Oerlikon Faces Chinese Delay on $268 Million Solar Unit Sale (Bloomberg)
OC Oerlikon AG, the Swiss engineering group that is selling a solar unit to Tokyo Electron Ltd. (8035), said it faces a delay from Chinese authorities to approve the $268 million deal. “The case is still with the Chinese authorities,” Burkhard Boendel, an Oerlikon spokesman, said in an e-mail confirmed today.“We expect a decision within a foreseeable timeframe.” Oerlikon had expected the deal to close in the third quarter, Chief Executive Officer Michael Buscher said on an August 3 conference call.

New Stream’s Ex-Employees to Take the Fifth (WSJ)
The feds will decide within six months whether those involved with New Stream Capital LLC will face criminal charges, but until then, founder David Bryson and other ex-employees will be taking the Fifth Amendment and refusing to answer questions about the “hedge fund” operation that dabbled in the life-settlement business, as well as T-shirts, jewelry operations and real estate, court papers say. The pending criminal investigation means depositions of Bryson and other former leaders, which were set for later this month, can’t be held until next year, according to papers filed by Michael Buenzow, the official administering New Stream’s confirmed Chapter 11 plan.

Bain Capital to Buy Call Center Business for $1.3 Billion (NYTimes)
The private equity firm Bain Capital agreed on Friday to buy the call center unit of the European telecommunications giant Telefónica for 1 billion euros ($1.3 billion). The deal is the second announced by Bain Capital this week. The private equity firm co-founded by the U.S. presidential candidate Mitt Romney agreed on Wednesday to acquire the Apex Tool Group, a maker of hand and power tools, for $1.6 billion. The deal for Atento, Telefónica’s call center division, comes after the Madrid-based telecommunications company canceled a proposed listing for the unit last year. Telefónica is eager to raise cash as it seeks to reduce its debt burden of around $75 billion.
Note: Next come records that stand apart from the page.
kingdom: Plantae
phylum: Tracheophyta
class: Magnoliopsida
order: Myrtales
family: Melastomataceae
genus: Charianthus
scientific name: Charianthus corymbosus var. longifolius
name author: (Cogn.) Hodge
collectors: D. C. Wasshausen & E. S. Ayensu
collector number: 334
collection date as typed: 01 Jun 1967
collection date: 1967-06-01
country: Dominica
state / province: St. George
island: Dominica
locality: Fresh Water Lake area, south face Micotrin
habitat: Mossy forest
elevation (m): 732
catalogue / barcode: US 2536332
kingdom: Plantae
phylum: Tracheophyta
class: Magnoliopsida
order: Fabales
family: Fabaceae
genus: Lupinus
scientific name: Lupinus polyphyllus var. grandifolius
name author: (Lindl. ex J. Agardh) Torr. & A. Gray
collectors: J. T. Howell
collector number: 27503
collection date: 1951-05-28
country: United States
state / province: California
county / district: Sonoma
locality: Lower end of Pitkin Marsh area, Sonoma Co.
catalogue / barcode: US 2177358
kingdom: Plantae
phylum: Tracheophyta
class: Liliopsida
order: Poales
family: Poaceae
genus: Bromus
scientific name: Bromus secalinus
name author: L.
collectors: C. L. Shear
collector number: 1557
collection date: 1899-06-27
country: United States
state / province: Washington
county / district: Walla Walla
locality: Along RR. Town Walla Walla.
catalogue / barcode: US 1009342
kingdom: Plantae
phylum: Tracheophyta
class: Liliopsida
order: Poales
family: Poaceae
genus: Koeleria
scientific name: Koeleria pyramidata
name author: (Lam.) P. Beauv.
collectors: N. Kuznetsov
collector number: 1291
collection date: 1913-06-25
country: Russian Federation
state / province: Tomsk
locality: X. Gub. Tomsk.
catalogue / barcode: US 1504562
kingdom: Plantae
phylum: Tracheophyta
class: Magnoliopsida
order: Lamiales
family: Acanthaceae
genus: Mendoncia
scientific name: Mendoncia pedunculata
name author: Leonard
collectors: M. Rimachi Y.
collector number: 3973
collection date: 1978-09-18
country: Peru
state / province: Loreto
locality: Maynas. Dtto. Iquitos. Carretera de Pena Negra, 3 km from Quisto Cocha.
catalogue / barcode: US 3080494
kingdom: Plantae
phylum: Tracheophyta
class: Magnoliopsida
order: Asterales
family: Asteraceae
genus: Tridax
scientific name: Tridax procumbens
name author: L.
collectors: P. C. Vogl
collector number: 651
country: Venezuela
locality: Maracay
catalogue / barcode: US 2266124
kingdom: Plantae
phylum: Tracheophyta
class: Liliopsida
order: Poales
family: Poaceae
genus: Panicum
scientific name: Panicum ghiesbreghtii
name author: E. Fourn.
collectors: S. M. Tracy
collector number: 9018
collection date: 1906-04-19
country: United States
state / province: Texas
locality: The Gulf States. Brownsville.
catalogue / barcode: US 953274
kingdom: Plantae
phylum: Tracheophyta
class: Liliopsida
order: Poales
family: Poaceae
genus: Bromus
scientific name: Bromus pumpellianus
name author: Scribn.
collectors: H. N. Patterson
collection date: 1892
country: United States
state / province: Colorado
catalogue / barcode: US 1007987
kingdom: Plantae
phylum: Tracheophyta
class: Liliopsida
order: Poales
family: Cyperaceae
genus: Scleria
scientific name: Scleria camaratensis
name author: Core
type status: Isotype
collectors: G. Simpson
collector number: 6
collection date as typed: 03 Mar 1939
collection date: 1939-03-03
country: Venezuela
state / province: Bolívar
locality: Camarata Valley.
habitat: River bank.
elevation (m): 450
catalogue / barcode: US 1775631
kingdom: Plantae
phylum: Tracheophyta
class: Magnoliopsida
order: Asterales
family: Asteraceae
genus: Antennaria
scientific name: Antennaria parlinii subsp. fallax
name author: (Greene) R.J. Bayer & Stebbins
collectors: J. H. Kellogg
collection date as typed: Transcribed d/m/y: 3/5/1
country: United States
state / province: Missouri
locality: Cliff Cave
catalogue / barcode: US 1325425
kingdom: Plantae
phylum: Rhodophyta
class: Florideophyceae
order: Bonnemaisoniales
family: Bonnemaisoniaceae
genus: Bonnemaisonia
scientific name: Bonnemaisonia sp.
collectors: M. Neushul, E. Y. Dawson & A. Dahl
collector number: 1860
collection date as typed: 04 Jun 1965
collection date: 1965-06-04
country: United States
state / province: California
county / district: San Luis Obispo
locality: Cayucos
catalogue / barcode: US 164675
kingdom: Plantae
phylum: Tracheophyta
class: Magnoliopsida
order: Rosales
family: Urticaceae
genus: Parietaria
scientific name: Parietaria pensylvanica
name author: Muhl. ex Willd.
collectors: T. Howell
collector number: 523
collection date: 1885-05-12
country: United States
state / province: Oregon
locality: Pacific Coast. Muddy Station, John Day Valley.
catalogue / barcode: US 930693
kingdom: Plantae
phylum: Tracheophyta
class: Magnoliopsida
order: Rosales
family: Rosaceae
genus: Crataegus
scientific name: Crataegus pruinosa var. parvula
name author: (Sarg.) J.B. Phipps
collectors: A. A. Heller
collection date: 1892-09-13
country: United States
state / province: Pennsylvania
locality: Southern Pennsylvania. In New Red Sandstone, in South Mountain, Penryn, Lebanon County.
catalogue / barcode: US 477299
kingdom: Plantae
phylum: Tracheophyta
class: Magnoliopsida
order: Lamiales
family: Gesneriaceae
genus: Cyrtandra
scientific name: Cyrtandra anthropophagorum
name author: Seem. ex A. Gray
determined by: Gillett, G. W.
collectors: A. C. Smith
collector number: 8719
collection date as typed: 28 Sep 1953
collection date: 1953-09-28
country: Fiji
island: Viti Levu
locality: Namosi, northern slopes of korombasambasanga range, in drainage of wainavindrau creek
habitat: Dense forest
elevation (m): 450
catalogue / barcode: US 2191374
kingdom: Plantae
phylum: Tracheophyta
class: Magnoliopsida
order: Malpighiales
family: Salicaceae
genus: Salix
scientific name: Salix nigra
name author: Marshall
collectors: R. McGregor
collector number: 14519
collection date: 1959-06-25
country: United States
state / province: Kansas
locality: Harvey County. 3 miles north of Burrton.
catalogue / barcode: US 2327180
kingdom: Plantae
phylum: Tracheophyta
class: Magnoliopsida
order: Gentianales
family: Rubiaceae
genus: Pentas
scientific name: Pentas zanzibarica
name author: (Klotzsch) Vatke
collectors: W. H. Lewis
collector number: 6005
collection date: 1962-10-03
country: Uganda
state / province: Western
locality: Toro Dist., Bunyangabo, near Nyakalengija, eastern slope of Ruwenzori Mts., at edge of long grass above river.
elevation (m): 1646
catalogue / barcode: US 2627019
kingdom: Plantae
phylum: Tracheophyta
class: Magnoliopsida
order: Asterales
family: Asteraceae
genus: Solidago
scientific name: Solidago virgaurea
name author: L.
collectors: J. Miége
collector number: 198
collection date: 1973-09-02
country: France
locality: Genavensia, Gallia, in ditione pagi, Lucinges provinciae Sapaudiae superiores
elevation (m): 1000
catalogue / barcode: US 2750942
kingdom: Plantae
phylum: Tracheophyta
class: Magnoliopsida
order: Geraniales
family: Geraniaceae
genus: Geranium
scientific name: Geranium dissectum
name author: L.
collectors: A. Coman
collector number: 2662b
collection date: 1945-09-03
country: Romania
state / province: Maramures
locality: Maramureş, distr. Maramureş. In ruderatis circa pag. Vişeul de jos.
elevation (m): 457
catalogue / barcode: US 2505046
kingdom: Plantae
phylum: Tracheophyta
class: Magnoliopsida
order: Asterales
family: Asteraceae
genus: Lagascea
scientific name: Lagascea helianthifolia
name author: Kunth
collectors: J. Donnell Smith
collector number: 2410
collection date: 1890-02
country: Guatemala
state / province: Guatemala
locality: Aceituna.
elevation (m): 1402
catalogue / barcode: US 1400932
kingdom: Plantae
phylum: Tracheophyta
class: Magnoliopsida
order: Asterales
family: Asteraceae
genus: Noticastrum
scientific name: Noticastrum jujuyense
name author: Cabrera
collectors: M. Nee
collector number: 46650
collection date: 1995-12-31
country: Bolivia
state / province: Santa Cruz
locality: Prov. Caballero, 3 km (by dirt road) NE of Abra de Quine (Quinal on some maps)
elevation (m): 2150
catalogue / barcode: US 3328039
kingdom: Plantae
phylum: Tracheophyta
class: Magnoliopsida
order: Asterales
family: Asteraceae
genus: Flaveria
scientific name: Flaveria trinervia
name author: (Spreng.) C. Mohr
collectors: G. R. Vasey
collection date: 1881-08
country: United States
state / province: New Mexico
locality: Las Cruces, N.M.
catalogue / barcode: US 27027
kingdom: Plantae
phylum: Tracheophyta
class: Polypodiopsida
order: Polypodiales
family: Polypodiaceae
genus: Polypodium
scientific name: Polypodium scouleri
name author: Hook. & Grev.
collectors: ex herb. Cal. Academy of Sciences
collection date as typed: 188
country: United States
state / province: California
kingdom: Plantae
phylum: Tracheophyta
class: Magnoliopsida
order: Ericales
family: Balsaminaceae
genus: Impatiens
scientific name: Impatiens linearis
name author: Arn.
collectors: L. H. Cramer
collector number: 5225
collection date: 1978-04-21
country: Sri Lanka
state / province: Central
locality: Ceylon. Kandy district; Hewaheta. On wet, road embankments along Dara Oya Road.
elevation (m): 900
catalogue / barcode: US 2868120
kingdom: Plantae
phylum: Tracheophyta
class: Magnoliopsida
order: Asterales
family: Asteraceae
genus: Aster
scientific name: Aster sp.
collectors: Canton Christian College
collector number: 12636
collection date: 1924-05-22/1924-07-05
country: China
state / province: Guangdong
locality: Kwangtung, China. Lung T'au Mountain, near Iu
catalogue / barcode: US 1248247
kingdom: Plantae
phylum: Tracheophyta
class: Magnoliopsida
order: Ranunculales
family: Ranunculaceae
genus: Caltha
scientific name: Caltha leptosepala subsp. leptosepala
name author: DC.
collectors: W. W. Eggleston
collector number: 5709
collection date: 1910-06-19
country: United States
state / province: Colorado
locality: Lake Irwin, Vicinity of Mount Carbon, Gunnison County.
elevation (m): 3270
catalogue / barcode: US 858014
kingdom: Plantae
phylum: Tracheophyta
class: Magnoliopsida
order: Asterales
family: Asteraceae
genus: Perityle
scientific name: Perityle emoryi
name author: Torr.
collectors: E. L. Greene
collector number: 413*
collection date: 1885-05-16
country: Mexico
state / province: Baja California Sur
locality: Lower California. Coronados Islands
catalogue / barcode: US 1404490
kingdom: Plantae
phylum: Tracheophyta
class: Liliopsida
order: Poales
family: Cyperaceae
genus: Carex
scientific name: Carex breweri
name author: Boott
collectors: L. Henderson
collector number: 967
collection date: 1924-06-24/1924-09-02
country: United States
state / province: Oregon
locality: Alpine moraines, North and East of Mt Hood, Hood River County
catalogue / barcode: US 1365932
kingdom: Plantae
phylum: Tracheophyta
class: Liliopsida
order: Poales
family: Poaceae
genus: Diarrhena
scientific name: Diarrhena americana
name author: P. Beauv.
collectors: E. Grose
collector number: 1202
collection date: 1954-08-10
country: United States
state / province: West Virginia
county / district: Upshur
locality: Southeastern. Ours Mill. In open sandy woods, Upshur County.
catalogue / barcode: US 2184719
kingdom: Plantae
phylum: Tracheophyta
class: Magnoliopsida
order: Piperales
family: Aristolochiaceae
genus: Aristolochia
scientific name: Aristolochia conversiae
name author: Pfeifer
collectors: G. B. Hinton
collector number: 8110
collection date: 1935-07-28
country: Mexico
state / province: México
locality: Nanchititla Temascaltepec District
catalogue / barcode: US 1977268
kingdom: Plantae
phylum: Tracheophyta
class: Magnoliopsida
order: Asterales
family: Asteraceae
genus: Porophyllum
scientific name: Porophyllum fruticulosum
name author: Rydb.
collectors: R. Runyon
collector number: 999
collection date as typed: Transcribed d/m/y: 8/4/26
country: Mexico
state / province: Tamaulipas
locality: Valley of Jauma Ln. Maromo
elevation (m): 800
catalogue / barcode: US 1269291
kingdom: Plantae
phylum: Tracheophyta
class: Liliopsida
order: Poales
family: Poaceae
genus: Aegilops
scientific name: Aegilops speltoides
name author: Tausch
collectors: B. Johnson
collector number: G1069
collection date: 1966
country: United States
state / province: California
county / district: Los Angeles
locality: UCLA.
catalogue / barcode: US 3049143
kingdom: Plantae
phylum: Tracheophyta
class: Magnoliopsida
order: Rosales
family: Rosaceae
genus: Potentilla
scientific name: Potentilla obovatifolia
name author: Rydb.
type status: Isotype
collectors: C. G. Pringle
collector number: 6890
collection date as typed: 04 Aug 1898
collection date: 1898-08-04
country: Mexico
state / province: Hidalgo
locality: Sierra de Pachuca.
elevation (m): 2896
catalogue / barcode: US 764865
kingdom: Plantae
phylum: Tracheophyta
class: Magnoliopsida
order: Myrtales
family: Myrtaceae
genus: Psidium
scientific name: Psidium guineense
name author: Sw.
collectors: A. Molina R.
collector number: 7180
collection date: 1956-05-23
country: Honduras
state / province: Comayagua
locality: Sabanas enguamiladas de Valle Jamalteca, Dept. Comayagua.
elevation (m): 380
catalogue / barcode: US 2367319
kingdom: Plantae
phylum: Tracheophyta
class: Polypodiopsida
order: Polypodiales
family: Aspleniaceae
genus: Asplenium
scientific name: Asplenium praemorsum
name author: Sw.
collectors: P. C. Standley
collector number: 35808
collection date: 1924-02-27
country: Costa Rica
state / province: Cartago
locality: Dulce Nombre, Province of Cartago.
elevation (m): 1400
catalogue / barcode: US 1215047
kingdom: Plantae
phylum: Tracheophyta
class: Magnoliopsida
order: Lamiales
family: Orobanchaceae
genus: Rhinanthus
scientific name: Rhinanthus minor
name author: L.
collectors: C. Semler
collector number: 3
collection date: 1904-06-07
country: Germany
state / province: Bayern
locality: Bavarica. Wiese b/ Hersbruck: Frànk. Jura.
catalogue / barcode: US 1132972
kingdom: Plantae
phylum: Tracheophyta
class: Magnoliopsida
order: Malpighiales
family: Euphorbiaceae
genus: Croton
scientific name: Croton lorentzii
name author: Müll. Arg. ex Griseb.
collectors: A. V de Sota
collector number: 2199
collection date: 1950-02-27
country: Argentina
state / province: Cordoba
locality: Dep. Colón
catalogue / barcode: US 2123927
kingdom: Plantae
Nephila Promotes Oliveira To Partner (Finalternatives)
Bermuda-based catastrophe reinsurance hedge fund Nephila Capital has promoted David Oliveira to partner. Oliveira, who has been with the firm since 2006, is a senior portfolio manager. Prior to joining Nephila, Oliveira was head of business development at HSBC Investments (Bermuda), responsible for providing asset management solutions to the captive, and reinsurance community. He began his career at the Bank of Bermuda in 1996 as an investment analyst and later a foreign exchange trader. In 2000, he joined the Bermuda-based global macro hedge fund Nexus Capital in a role encompassing trade execution, acquisition of market information and monitoring portfolio risk. He joined XL Capital’s Weather & Energy group in 2003, trading European and Japanese weather derivatives.